The Dfinity team is going to have to solve the problem of deterministic parallelism eventually, and I think it will have to entail the exposure of high-level parallelizable constructs to developers. I would be very surprised if there’s an efficient hardware-level solution for synchronizing replicas, and either way, in the year 2020 I think developers are finally ready for high-level constructs to be the default means of boosting hardware performance, not low-level thread/lock/queue/memory-wrangling. I hope there will be a research project at Dfinity along these lines at some point!

Anyway, for those readers who know much about parallel programming, feel free to add your thoughts (or tell me I’m mistaken about something). I don’t expect to get much of a response here really, because the Dfinity forum is still a bit of a graveyard. But I just felt like brain-dumping, and maybe I can plant a seed in somebody’s mind.

(Note also: I’m not referencing the actor model of the IC at all here. Actors are useful and necessary for expressing the essential concurrency that is observable in a distributed system manipulated by billions of people. But that usage of the actor model isn’t (purely) about “boosting performance”. A usage of actors purely for parallelization is equivalent to threads with thread-local memory and message queues, and thus I consider it to be unnecessarily low-level.)

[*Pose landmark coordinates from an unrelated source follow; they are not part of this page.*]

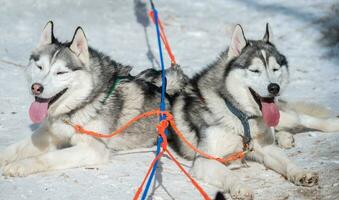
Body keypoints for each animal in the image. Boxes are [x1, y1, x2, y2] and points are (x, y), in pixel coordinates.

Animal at [0, 21, 189, 176]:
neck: (81, 105)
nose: (36, 87)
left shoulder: (92, 149)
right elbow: (14, 148)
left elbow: (49, 157)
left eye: (60, 72)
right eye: (40, 67)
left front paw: (20, 165)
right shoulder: (48, 133)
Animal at [171, 24, 339, 199]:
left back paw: (332, 124)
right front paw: (240, 187)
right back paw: (284, 137)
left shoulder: (265, 148)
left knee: (301, 118)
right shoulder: (206, 160)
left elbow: (287, 162)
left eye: (275, 69)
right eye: (255, 70)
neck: (239, 115)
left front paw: (300, 173)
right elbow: (228, 174)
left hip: (285, 117)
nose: (274, 88)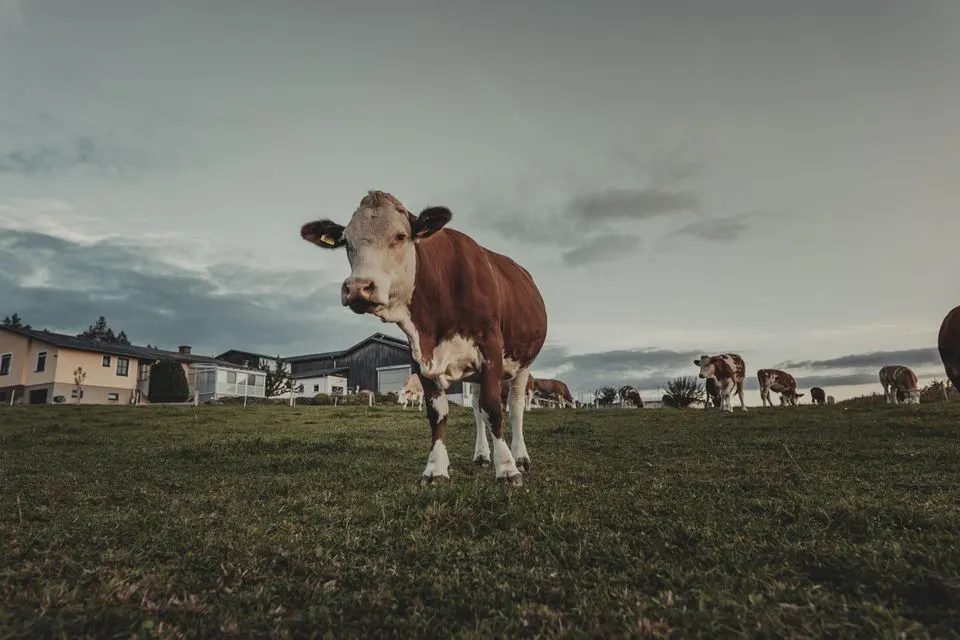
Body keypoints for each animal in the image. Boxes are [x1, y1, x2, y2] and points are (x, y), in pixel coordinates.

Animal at [300, 190, 547, 487]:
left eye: (400, 236)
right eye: (346, 241)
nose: (358, 288)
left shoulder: (490, 349)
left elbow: (494, 409)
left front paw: (507, 469)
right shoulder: (419, 356)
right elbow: (438, 412)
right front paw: (436, 468)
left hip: (523, 364)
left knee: (515, 407)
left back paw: (520, 457)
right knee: (476, 410)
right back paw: (481, 456)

Thanks for the thoughtful notes! Not as an official answer, but SIMD is likely a low hanging fruit, and is already available for some Wasm implementations. Or run a multi-canisters setup, which is a bit heavy handed at the moment because that is not the same as instantiating a set of tasks, run and delete them afterwards.


Oh, yes I forgot to mention SIMD! It would definitely help, though it doesn’t scale up to the equivalent parallelism of a 32-core CPU or 1024-core GPU.

Multi-canister setups unfortunately make achieving parallelism a programmer’s problem :confused:, and a distributed programming problem at that. Not to mention that communication latencies go from nanoseconds to milliseconds (1 million times higher).